Sparks fly over v-cs' pay deals

July 9, 1999

The salaries of South Africa's 21 university vice-chancellors, made public for the first time this week by the South African Universities Vice-Chancellors' Association, are expected to provoke outrage from other staff and the public.

Most vice-chancellors earn more than cabinet ministers, and even the worst paid earn substantially more than a deputy director-general in the national education department. In parliament, only president Thabo Mbeki earns more than some vice-chancellors.

Nine vice-chancellors earned gross incomes of between R632,000 (Pounds 67,000) and R842,000 last year, according to Sauvca.

In terms of basic salaries, the nine highest paid earned between R420,000 and R560,000 a year. At the lowest end of the scale are two vice-chancellors with gross packages of R355,000 and R473,000, and salaries of R263,000 and R315,000, respectively.

These packages would be considered reasonable for top executives in the private sector, but they are very high for the public sector.

A cabinet minister's gross package, for instance, is R498,000 a year, while an ordinary member of parliament earns R252,000.

While vice-chancellors in Europe commonly match these income levels, in South Africa salaries tend to be significantly lower. A junior university lecturer would earn a salary of up to R90,000, a full professor up to R200,000.

Mike Ellis, education spokesman for the official opposition Democratic Party, said he would raise the issue when parliament reconvenes in August. "We find them shocking when compared with other public-sector salaries," he said.

Senior executive salaries are decided by university councils, which include representatives of the government, the university, local community and business.

Itumeleng Thakheli, administrator for the National Tertiary Education Staff Union, said he too was looking into vice-chancellors' remuneration.

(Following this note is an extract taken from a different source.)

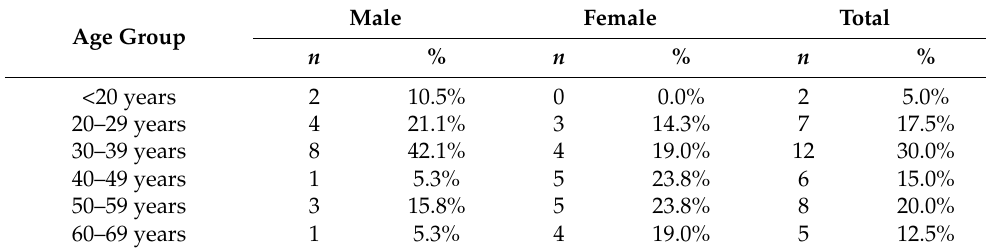
Table 2. Structure group by age group and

He said salaries looked high considering declining student numbers, state subsidy cuts and ongoing financial exclusions of successful students.

Four of the vice-chancellors in the top earnings bracket are from large universities (Cape Town, Natal, Pretoria and Stellenbosch), one is from the distance-learning University of South Africa, and another from the Medical University of South Africa. However, one is from the University of the North, a poorly rated institution that is under investigation for alleged financial irregularities.

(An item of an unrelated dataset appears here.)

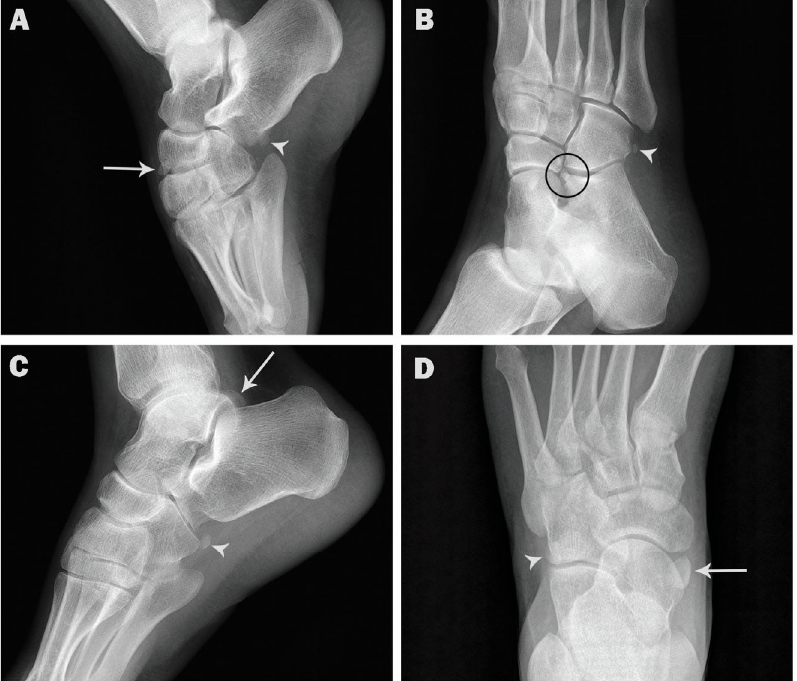
Figure 3. Coexistence of os peroneum and other ossicles in the same foot. ( A ). Lateral radiograph showing os peroneum (arrowhead) and os infranaviculare (arrow) in a 31-year-old female. ( B ). Oblique radiograph showing os peroneum (arrowhead) and os calcaneus secundarius (circle) in a 52-year-old female. ( C ). Lateral radiograph showing os peroneum (arrowhead) and os trigonum (arrow) in a 48-year-old male. ( D ). AP radiograph showing os peroneum (arrowhead) and accessory navicular (arrow) in a 55-year-old male.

The lowest earning vice-chancellors are from the small historically black universities of the north west and Transkei.

Piyushi Kotecha, Sauvca's chief executive officer, said that the association had long believed that senior university packages should be a matter of public record, but had waited for a possible directive from the country's National Commission on Higher Education.

None was forthcoming, so in January Sauvca agreed to salary disclosure and asked universities to submit the information on senior packages earned last year.